Learning to Trust Experience

“The best education is one’s own experience.” What did Albers mean when he called for students to develop an “experience” of materials? This notion of “one’s own experience”—the idea that the subjective experience of an individual can serve as a foundation for knowledge—harkens back to the 18th century, when experience and experiment were closely connected. “Experience” designated a way of knowing the world through testing and observation. Experiments were designed to replicate natural phenomena; the witnessing of a natural event constituted scientific knowledge itself.

By the 19th century, the term experience had become the consideration or reflection of an observed event.(4) Albers’s notion of experience contains this idea of an observed event, or a lesson gained from the past and through direct observation; in this case, a lesson that has been elevated to the form of artistic consciousness.(5)

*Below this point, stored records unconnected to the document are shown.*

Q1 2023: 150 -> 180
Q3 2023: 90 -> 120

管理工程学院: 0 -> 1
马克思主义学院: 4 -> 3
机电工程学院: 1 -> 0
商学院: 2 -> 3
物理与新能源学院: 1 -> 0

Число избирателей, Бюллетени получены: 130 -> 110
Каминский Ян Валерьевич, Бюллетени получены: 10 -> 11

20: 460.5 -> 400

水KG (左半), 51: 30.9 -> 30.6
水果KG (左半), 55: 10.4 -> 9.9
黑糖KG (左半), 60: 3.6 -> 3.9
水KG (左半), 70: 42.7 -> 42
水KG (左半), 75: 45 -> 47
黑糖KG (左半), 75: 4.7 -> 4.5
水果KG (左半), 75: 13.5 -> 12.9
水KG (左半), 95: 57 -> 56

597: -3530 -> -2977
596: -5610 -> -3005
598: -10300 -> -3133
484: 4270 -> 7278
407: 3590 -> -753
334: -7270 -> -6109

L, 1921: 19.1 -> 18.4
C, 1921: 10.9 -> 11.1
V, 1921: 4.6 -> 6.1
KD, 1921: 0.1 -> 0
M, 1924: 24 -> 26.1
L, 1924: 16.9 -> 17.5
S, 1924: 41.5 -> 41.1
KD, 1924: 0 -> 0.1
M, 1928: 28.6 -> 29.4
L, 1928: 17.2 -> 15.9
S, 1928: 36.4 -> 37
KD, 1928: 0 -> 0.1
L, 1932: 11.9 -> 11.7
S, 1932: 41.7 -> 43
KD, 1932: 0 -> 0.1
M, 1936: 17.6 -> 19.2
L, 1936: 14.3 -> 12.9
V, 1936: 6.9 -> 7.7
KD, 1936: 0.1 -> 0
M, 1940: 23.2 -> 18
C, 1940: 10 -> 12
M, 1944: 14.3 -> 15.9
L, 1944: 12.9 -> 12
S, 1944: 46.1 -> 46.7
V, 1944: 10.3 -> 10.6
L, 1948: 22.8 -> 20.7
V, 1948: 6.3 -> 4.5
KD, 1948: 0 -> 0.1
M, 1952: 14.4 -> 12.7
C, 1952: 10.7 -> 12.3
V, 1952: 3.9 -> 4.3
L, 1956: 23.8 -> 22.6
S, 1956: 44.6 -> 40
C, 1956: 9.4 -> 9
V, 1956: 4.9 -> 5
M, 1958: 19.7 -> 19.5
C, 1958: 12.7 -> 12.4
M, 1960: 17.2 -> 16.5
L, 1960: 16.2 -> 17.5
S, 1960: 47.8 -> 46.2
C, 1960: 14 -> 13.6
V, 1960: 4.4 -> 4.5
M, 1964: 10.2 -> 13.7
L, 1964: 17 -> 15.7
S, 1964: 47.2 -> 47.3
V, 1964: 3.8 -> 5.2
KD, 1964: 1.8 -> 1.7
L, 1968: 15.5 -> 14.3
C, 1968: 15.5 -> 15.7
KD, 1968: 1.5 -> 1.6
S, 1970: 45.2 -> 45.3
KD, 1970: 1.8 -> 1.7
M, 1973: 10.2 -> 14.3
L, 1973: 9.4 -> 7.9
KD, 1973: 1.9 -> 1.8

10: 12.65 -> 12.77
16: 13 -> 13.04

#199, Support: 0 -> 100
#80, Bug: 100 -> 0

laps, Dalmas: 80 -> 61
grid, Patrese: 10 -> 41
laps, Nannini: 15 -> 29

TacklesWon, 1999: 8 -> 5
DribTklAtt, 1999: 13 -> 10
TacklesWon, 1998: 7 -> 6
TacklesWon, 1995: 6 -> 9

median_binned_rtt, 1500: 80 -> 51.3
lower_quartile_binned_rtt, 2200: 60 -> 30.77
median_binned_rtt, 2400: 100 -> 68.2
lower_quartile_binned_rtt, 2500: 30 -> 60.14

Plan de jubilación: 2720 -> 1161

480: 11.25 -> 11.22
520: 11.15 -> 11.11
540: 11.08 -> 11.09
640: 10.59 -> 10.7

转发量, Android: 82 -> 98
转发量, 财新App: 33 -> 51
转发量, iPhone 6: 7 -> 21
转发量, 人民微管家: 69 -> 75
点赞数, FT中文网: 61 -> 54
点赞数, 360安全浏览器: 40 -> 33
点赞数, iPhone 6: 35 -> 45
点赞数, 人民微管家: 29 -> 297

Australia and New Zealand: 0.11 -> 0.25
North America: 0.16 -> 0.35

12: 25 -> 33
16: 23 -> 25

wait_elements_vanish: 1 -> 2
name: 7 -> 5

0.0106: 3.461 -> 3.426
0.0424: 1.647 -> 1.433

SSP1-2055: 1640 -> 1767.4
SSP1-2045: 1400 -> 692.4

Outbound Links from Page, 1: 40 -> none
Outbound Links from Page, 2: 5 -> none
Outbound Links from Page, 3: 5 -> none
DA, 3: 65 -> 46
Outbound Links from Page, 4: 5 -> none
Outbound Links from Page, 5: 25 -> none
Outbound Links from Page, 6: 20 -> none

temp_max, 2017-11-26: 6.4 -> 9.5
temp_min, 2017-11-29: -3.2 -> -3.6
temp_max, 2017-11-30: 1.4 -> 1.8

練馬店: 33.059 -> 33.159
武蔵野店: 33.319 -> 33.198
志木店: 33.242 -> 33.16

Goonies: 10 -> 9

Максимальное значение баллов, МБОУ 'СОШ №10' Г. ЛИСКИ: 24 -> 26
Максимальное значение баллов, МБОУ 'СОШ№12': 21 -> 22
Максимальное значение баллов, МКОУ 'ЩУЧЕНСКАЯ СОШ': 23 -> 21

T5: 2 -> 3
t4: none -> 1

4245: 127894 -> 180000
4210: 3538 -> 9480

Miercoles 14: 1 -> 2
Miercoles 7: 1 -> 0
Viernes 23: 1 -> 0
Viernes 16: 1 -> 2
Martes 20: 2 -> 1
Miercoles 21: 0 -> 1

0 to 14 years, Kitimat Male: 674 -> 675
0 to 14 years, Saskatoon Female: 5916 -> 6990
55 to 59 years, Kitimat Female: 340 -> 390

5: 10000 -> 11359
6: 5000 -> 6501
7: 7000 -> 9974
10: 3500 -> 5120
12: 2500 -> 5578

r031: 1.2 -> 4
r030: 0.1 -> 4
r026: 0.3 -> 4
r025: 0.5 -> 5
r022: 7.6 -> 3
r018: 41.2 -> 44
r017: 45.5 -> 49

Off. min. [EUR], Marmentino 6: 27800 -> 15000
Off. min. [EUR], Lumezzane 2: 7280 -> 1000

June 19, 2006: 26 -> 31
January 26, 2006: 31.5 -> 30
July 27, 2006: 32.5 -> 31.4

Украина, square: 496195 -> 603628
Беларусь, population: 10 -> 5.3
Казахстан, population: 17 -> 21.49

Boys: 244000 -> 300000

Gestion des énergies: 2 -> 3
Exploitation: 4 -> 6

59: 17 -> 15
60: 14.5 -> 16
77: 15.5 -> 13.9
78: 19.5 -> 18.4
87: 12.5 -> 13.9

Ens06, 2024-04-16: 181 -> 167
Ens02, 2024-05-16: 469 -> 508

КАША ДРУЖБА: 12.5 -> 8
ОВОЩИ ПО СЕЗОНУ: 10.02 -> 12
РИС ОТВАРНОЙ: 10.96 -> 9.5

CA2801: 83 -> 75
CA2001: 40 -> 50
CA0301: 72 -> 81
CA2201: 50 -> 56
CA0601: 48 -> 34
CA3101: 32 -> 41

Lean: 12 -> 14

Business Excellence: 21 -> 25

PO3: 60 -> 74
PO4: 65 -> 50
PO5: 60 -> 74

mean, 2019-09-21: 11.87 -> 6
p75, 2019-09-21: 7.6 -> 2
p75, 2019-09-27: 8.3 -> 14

By working directly by hand and without mediation from tools or instruments (only scissors and reluctantly glue was allowed as a secondary stage of experimentation), the exercises Albers developed around the construction of the paper study models in the Bauhaus basic course emphasized the cultivation of the new artisan through a material pedagogy that linked human perception with direct bodily experience.

Notes

1. “Of course, we have a good variety of tools and other small machines in our basic workshop, but they are kept away from the students at first, especially at the beginning of a new chapter in the work with materials. This forces us to begin thinking and doing on our own without a theoretical introduction, without method and without tools.” Josef Albers, “Teaching Form Through Practice,” AA Files, No. 67 (2013): 129. This lecture is originally from VI Internationaler Congress für Zeichnen, Kunstunterricht und Angewandte Kunst in rag, 1928. In 2013, AA Files published a revised version of a translation first published in Hans M. Winglet, Bauhaus: Weimar, Dessau, Berlin, Chicago (Cambridge, MA: MIT Press, 1969). Another version of the lecture was published under the title ‘Werklicher Formunterricht’ in the journal Bauhaus vol 2, no 2/3, 1928.)

2. Josef Albers, “Teaching Form Through Practice,” 130.

3. John H. Holloway, John A. Weil, and Josef Albers. “A Conversation with Josef Albers.” Leonardo 3, no. 4 (1970): 459–64.

4. See Raymond Williams, “Experience” in Keywords: A Vocabulary of Culture and Society. (New York: Oxford University Press, 1976) 126–129.

5. More a history of artistic knowledge as developed on the foundations of bodily experience in the Bauhaus, see Zeynep Celik Alexander, Kinaesthetic Knowing: Aesthetics, Epistemology, Modern Design. (Chicago: University of Chicago Press, 2018), 10–11.